Eli Lilly and Company said Monday it is moving into a Phase 3 clinical trial of its antibody treatment for Covid-19.
The Indianapolis-based pharmaceutical giant said that it plans to recruit 2,400 residents and staff at long-term care facilities for its trial.
Nursing home residents and staff are particularly vulnerable to severe forms of Covid-19. As of July 30, there have been nearly 63,000 deaths in long term care facilities, accounting for at least 44% of total deaths in 43 states, according to the Kaiser Family Foundation. That percentage is very likely an undercount.
In June, Lilly became the first company in the US to start testing an antibody therapy in humans. LY-CoV555, as it’s called, was created by Lilly in cooperation with AbCellera, from an antibody first identified in a blood sample taken from one of the first US patients to recover from Covid-19.
With this trial, the company will work with the National Institute of Allergy and Infectious Diseases and the Covid-19 Prevention Network to administer the therapy to residents and staff at several long-term care facilities that have had a recently diagnosed case of Covid-19.
The hope is that this antibody therapy will provide protection, and possibly ease symptoms for those who do get infected.
_ _ _ _ _ _ _
Task objective –
From the article on the Covid-19 antibody trial, copy word for word the part that opens with the words containing "Nursing home residents" and closes with "recover from Covid-19.".
_ _ _ _ _ _ _
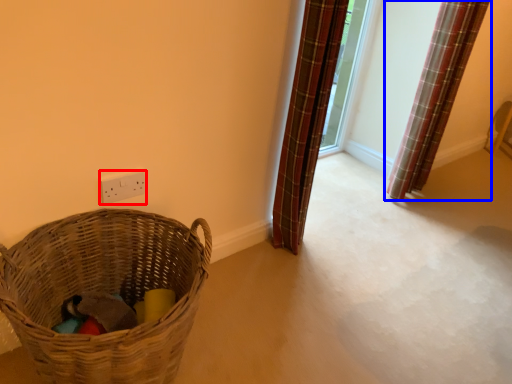
Question: Among these objects, which one is nearest to the camera, electric outlet (highlighted by a red box) or curtain (highlighted by a blue box)?

Choices:
 (A) electric outlet
 (B) curtain

Answer: (A)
_ _ _ _ _ _ _
Solution –
Nursing home residents and staff are particularly vulnerable to severe forms of Covid-19. As of July 30, there have been nearly 63,000 deaths in long term care facilities, accounting for at least 44% of total deaths in 43 states, according to the Kaiser Family Foundation. That percentage is very likely an undercount.
In June, Lilly became the first company in the US to start testing an antibody therapy in humans. LY-CoV555, as it’s called, was created by Lilly in cooperation with AbCellera, from an antibody first identified in a blood sample taken from one of the first US patients to recover from Covid-19.